**TASK SET**
1 - List every name that appears before "says" in the page excerpt of reader comments about divorce below.
2 - From the page excerpt of reader comments about divorce below, reproduce the passage starting at "I was ready" and ending at "won’t be impossible!".

I feel so lonely and I live in an apartment by myself. Most of my friends have lessened communication with me….they are all married and most of their wives are friends with my xwife….I am 44 years old now and I feel very lonely.
I work for a school district, and due to pandemic, schools are closed.
I just feel like I want to run out of this world and land onto another planet!
I have an emotional struggle from beginning, diagnosed. I take everything too much to my heart. I thought she will be my life partner when I married her. She betrayed me and left me after I helped raise 4 kids and when she started making money.
I was ready to purchase a house together with her help with both incomes combined…and now that dream is shattered and now what I hear from the kids is “mom is going to get us a big house with each of us having bedrooms etc etc” ….what a shame to have a house for herself and kids and I helped so much all these years…I am just very sickened with all this….
Judge granted her a percentage of my salary as child support. She was not happy and was wanting ALL of my salary…and for me to move in with my parents and live for free while she enjoys my FULL salary.
We were separated in Sept 2019 and final divorce occurred in May 2020. But it feels so weird to be alone.
I hope this is kept confidential.
Shelle says
12:09 A.M. 3 weeks fresh out of a 10 year relationship.Thank You for writing this post I know it won’t be easy but I also know it won’t be impossible!
E Smith says
Life sucks and then u die. Just waiting til the second part. My life is just a cycle of wake up, if I slept, go to work, come home maybe eat something go to bed, rinse repeat. Life sucks
Moving On says
I’m two years into a bitter divorce after a 35 year marriage. I have done everything I can to keep my children out of it and they have been turned against me too. The woman I married is a sociopath and the problem with sociopaths is that they are chameleons….people don’t recognize them. I didn’t recognize it until last year, and I’m no fool. Her actions are part of a scorched-earth strategy to destroy me. And it has been working spectacularly with a few small exceptions. One day I will tell my side of the story. She filed, not me, and at first I wanted to reconcile. Now I count my blessings that I won’t have her as a caregiver in my old age, as I have no doubt I’d be abused by her. So in the “gratitude” section the biggest source is knowing I’m better off without this person, no matter how much vitriol and hate she directs at me.
Christopher J. Somma says
Thank you for this really nice article. I was married for 15 years and have been single for almost a year now. You hit the nail on the head with everything that you said. I appreciate it.
Samantha Truex says
Very relatable to my situation. Thank you for the kind words.
Sherry France says
Thanks for this article :
I still
Don’t know what to do . Really what to do. I
So want to meet someone. I am exhausted and disappointed – I feel hopeless /
Like I am just going through the motions. I haven’t felt this. As in a long time.

**RAW DATA**

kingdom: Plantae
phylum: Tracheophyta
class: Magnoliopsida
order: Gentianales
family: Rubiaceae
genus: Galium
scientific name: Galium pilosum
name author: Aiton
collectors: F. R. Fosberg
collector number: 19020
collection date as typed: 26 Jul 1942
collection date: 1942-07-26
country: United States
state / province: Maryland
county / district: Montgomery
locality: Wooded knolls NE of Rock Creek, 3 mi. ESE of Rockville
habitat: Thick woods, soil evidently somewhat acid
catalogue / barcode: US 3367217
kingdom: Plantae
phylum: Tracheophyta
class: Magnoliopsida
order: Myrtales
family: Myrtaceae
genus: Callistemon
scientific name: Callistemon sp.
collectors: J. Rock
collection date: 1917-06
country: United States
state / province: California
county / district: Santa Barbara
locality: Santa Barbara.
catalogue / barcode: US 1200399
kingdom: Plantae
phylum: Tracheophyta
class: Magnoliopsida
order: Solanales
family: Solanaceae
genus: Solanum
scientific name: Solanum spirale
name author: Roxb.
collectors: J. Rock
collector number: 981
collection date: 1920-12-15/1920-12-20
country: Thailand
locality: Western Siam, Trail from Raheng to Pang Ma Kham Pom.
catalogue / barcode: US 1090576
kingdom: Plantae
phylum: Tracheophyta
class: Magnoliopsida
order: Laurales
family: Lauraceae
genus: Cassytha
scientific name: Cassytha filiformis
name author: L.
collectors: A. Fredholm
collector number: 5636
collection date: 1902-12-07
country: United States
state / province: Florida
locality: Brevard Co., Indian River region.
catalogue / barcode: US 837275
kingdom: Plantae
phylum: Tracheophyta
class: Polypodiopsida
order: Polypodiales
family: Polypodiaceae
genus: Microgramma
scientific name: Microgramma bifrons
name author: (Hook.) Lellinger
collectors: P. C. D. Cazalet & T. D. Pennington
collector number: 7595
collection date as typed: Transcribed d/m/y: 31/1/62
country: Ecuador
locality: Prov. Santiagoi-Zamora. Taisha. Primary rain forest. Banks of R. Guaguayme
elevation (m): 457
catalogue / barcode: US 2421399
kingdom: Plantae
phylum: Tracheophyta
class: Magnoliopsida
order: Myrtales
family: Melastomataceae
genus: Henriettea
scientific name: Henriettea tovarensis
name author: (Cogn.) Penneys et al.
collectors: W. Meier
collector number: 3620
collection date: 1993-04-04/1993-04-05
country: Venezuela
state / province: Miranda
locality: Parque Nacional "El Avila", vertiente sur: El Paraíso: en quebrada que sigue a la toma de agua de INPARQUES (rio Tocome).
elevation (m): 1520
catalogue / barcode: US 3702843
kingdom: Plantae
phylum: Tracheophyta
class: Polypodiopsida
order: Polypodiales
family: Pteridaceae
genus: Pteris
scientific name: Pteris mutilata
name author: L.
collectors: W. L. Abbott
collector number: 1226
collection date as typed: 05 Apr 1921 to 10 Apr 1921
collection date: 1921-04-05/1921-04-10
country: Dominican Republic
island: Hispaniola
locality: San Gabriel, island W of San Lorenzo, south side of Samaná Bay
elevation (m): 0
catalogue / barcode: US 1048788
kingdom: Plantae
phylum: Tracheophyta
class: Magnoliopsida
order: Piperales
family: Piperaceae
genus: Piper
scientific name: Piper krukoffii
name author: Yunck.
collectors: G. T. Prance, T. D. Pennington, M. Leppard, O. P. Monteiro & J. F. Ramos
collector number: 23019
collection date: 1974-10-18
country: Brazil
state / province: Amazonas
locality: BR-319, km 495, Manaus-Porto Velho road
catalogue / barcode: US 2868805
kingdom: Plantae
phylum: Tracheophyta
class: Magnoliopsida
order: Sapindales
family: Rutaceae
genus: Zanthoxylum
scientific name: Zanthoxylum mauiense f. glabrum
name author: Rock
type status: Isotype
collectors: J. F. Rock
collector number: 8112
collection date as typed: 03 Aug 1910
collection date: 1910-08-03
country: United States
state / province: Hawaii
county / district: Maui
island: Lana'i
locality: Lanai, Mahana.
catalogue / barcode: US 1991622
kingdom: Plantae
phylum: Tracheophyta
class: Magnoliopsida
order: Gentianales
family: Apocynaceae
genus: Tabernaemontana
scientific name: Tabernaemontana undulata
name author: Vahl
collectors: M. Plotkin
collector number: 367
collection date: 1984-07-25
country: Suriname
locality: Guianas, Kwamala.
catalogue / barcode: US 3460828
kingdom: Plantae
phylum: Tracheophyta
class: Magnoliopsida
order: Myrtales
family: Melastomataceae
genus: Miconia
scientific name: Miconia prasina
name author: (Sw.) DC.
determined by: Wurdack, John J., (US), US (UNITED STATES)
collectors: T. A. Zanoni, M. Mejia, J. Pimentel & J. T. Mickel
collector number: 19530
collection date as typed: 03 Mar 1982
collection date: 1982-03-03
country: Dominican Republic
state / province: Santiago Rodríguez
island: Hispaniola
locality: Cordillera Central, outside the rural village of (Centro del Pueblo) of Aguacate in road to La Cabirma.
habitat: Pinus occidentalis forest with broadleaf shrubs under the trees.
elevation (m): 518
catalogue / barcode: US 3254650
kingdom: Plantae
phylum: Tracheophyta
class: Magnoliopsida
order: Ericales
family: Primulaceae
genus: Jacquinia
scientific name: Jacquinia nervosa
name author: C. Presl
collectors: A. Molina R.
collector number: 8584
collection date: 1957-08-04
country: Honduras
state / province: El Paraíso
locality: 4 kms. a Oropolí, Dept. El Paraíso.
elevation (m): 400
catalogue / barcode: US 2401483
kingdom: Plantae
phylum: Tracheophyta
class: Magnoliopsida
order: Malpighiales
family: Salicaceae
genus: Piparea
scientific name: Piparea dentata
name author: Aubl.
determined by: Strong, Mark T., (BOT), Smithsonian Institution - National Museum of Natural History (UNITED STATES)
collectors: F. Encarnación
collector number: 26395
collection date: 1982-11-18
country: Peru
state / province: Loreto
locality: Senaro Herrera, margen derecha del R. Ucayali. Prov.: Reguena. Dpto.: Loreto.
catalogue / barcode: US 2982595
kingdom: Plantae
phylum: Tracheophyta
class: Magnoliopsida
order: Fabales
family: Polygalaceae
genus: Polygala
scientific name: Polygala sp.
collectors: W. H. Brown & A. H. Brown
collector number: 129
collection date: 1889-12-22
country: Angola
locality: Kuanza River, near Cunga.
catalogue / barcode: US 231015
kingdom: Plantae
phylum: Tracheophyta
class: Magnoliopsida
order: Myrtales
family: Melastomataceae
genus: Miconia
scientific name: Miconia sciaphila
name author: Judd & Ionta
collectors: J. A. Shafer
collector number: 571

**TASK-BY-TASK OUTPUTS**
1 -
Shelle
E Smith
Moving On
Christopher J. Somma
Samantha Truex
Sherry France

2 -
I was ready to purchase a house together with her help with both incomes combined…and now that dream is shattered and now what I hear from the kids is “mom is going to get us a big house with each of us having bedrooms etc etc” ….what a shame to have a house for herself and kids and I helped so much all these years…I am just very sickened with all this….
Judge granted her a percentage of my salary as child support. She was not happy and was wanting ALL of my salary…and for me to move in with my parents and live for free while she enjoys my FULL salary.
We were separated in Sept 2019 and final divorce occurred in May 2020. But it feels so weird to be alone.
I hope this is kept confidential.
Shelle says
12:09 A.M. 3 weeks fresh out of a 10 year relationship.Thank You for writing this post I know it won’t be easy but I also know it won’t be impossible!